#### ACTIVITY
Because the pictures are not wanted, give back only the exact text of every entry below.

#### DATASET RECORDS

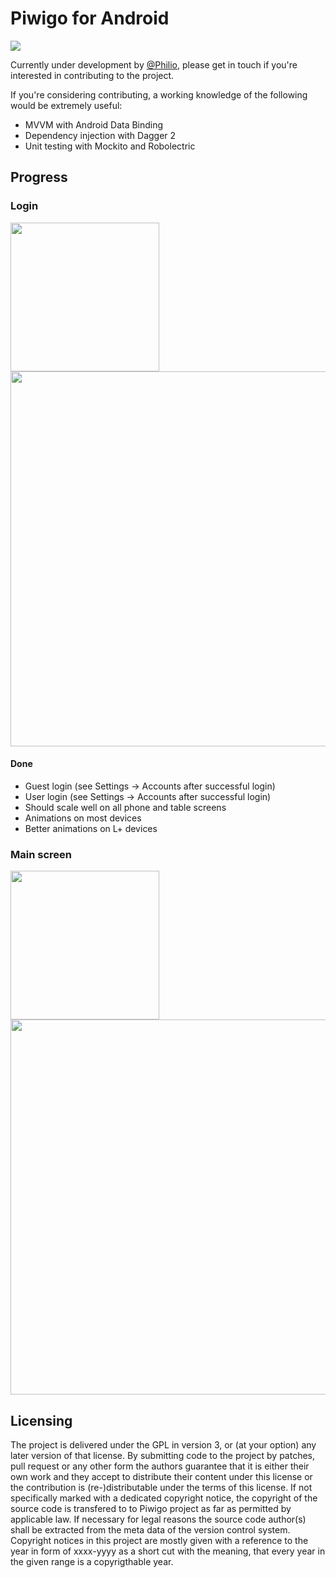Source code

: # Piwigo for Android

![](https://travis-ci.org/Piwigo/Piwigo-Android.svg)

Currently under development by [@Philio](https://github.com/Philio), please get in touch if you're interested in contributing to
the project.

If you're considering contributing, a working knowledge of the following would be extremely useful:

* MVVM with Android Data Binding
* Dependency injection with Dagger 2
* Unit testing with Mockito and Robolectric

## Progress

### Login

<img src="https://raw.githubusercontent.com/Piwigo/Piwigo-Android/master/assets/screenshots/login-phone.png" width="238" />
<img src="https://raw.githubusercontent.com/Piwigo/Piwigo-Android/master/assets/screenshots/login-tablet.png" width="600" />

#### Done

- Guest login (see Settings -> Accounts after successful login)
- User login (see Settings -> Accounts after successful login)
- Should scale well on all phone and table screens
- Animations on most devices
- Better animations on L+ devices

### Main screen

<img src="https://raw.githubusercontent.com/Piwigo/Piwigo-Android/master/assets/screenshots/albums-phone.png" width="238" />
<img src="https://raw.githubusercontent.com/Piwigo/Piwigo-Android/master/assets/screenshots/albums-tablet.png" width="600" />

## Licensing
The project is delivered under the GPL in version 3, or (at your option) any later version of that license. By submitting code to the project by patches, pull request or any other form the authors guarantee that it is either their own work and they accept to distribute their content under this license or the contribution is (re-)distributable under the terms of this license. If not specifically marked with a dedicated copyright notice, the copyright of the source code is transfered to to Piwigo project as far as permitted by applicable law. If necessary for legal reasons the source code author(s) shall be extracted from the meta data of the version control system.
Copyright notices in this project are mostly given with a reference to the year in form of xxxx-yyyy as a short cut with the meaning, that every year in the given range is a copyrigthable year.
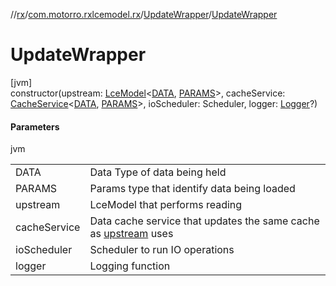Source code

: //[rx](../../../index.md)/[com.motorro.rxlcemodel.rx](../index.md)/[UpdateWrapper](index.md)/[UpdateWrapper](-update-wrapper.md)

# UpdateWrapper

[jvm]\
constructor(upstream: [LceModel](../-lce-model/index.md)&lt;[DATA](index.md), [PARAMS](index.md)&gt;, cacheService: [CacheService](../../com.motorro.rxlcemodel.rx.service/-cache-service/index.md)&lt;[DATA](index.md), [PARAMS](index.md)&gt;, ioScheduler: Scheduler, logger: [Logger](../../../../common/com.motorro.rxlcemodel.common/-logger/index.md)?)

#### Parameters

jvm

| | |
|---|---|
| DATA | Data Type of data being held |
| PARAMS | Params type that identify data being loaded |
| upstream | LceModel that performs reading |
| cacheService | Data cache service that updates the same cache as [upstream](../../../../rx/com.motorro.rxlcemodel.rx/-update-wrapper/[60]init[62].md) uses |
| ioScheduler | Scheduler to run IO operations |
| logger | Logging function |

#### WRITTEN REPLY
Source code

: # Piwigo for Android

![](https://travis-ci.org/Piwigo/Piwigo-Android.svg)

Currently under development by [@Philio](https://github.com/Philio), please get in touch if you're interested in contributing to
the project.

If you're considering contributing, a working knowledge of the following would be extremely useful:

* MVVM with Android Data Binding
* Dependency injection with Dagger 2
* Unit testing with Mockito and Robolectric

## Progress

### Login

<img src="https://raw.githubusercontent.com/Piwigo/Piwigo-Android/master/assets/screenshots/login-phone.png" width="238" />
<img src="https://raw.githubusercontent.com/Piwigo/Piwigo-Android/master/assets/screenshots/login-tablet.png" width="600" />

#### Done

- Guest login (see Settings -> Accounts after successful login)
- User login (see Settings -> Accounts after successful login)
- Should scale well on all phone and table screens
- Animations on most devices
- Better animations on L+ devices

### Main screen

<img src="https://raw.githubusercontent.com/Piwigo/Piwigo-Android/master/assets/screenshots/albums-phone.png" width="238" />
<img src="https://raw.githubusercontent.com/Piwigo/Piwigo-Android/master/assets/screenshots/albums-tablet.png" width="600" />

## Licensing
The project is delivered under the GPL in version 3, or (at your option) any later version of that license. By submitting code to the project by patches, pull request or any other form the authors guarantee that it is either their own work and they accept to distribute their content under this license or the contribution is (re-)distributable under the terms of this license. If not specifically marked with a dedicated copyright notice, the copyright of the source code is transfered to to Piwigo project as far as permitted by applicable law. If necessary for legal reasons the source code author(s) shall be extracted from the meta data of the version control system.
Copyright notices in this project are mostly given with a reference to the year in form of xxxx-yyyy as a short cut with the meaning, that every year in the given range is a copyrigthable year.
Source code

: //[rx](../../../index.md)/[com.motorro.rxlcemodel.rx](../index.md)/[UpdateWrapper](index.md)/[UpdateWrapper](-update-wrapper.md)

# UpdateWrapper

[jvm]\
constructor(upstream: [LceModel](../-lce-model/index.md)&lt;[DATA](index.md), [PARAMS](index.md)&gt;, cacheService: [CacheService](../../com.motorro.rxlcemodel.rx.service/-cache-service/index.md)&lt;[DATA](index.md), [PARAMS](index.md)&gt;, ioScheduler: Scheduler, logger: [Logger](../../../../common/com.motorro.rxlcemodel.common/-logger/index.md)?)

#### Parameters

jvm

| | |
|---|---|
| DATA | Data Type of data being held |
| PARAMS | Params type that identify data being loaded |
| upstream | LceModel that performs reading |
| cacheService | Data cache service that updates the same cache as [upstream](../../../../rx/com.motorro.rxlcemodel.rx/-update-wrapper/[60]init[62].md) uses |
| ioScheduler | Scheduler to run IO operations |
| logger | Logging function |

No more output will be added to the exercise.